* Task goal *
Where does the word "york" appear in the data? Copy every line that holds it.

########

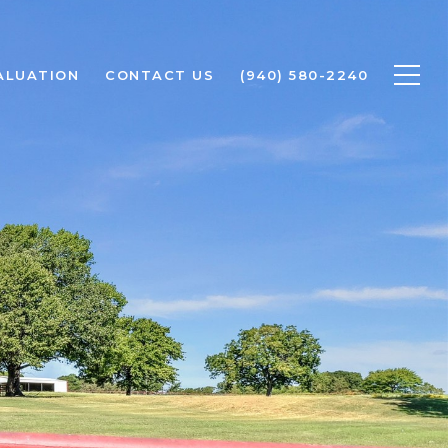
ALUATION
CONTACT US
(940) 580-2240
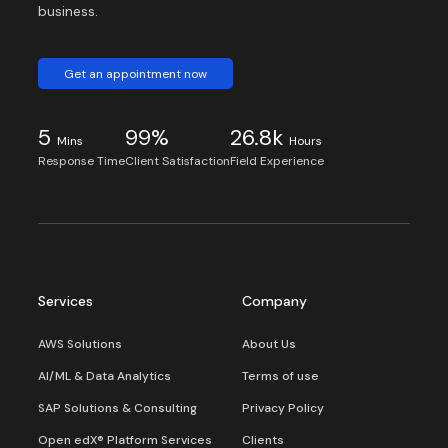
business.
Get an appointment now
5
99%
26.8k
Mins
Hours
Response Time
Client Satisfaction
Field Experience
Services
Company
AWS Solutions
About Us
AI/ML & Data Analytics
Terms of use
SAP Solutions & Consulting
Privacy Policy
Open edX® Platform Services
Clients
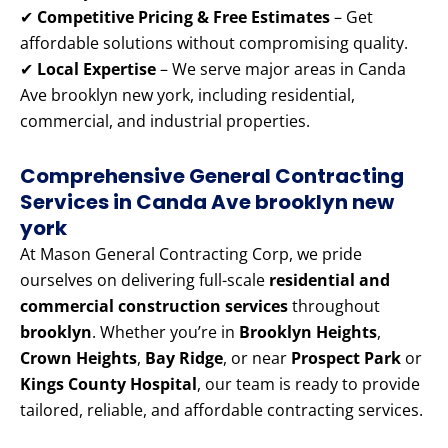
✔
Competitive Pricing & Free Estimates
– Get
affordable solutions without compromising quality.
✔
Local Expertise
– We serve major areas in Canda
Ave brooklyn new york, including residential,
commercial, and industrial properties.
Comprehensive General Contracting
Services in Canda Ave brooklyn new
york
At Mason General Contracting Corp, we pride
ourselves on delivering full-scale
residential and
commercial construction services
throughout
brooklyn
. Whether you’re in
Brooklyn Heights
,
Crown Heights
,
Bay Ridge
, or near
Prospect Park
or
Kings County Hospital
, our team is ready to provide
tailored, reliable, and affordable contracting services.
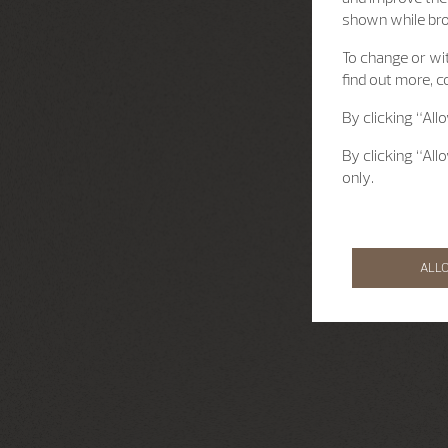
shown while br
To change or wit
find out more, c
By clicking “All
By clicking “All
only.
ALL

########

* Your response *
Ave brooklyn new york, including residential,
york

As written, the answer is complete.